EXERCISE GOAL
Write out the article on Mexico's digital payments again, beginning at the words "Ecommerce and digital" and stopping after "are growing quickly.", and swap "surging" for "booming".

START READING PASSAGE

Mexico: Transforming digital payments in Latin America
Mexico’s payments landscape is transforming. As Latin America’s second-largest economy and one of its most interconnected trade hubs, Mexico holds a pivotal role in the region’s financial evolution. Its strategic position between North and South America, deep trade integration with the United States, and growing fintech ecosystem make it a natural anchor for payment innovation.
Through regulatory reform, innovation in payment rails, rising digital commerce, and experiments in stablecoin settlement, Mexico is laying the groundwork for next-generation payments and reaching a tipping point where infrastructure maturity, regulatory clarity, and cross-border demand converge. The nation is increasingly gearing up to plug into this evolution, routing cross-border flows directly into local rails. This article examines the key trends driving this shift.

Ecommerce and digital commerce acceleration

Ecommerce in Mexico is surging. The country is expected to lead global ecommerce growth in 2026, and is one of the few countries expected to exceed a 20% e-commerce share of total sales by 2029. On the payments side, digital adoption is rising. While credit and debit cards have traditionally held the largest share of ecommerce payments, wallet usage and real-time transfers are growing quickly.

END READING PASSAGE
START DATA SEGMENT

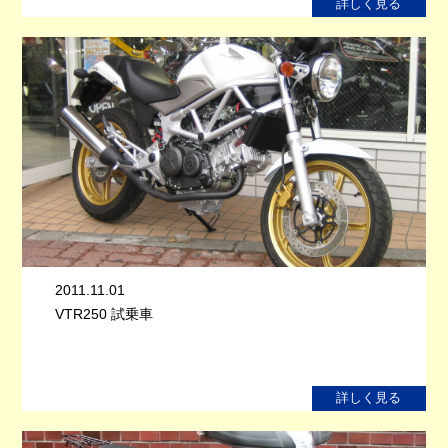
詳しく見る
2011.11.01
VTR250 試乗車
詳しく見る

END DATA SEGMENT

SOLUTION
Ecommerce and digital commerce acceleration

Ecommerce in Mexico is booming. The country is expected to lead global ecommerce growth in 2026, and is one of the few countries expected to exceed a 20% e-commerce share of total sales by 2029. On the payments side, digital adoption is rising. While credit and debit cards have traditionally held the largest share of ecommerce payments, wallet usage and real-time transfers are growing quickly.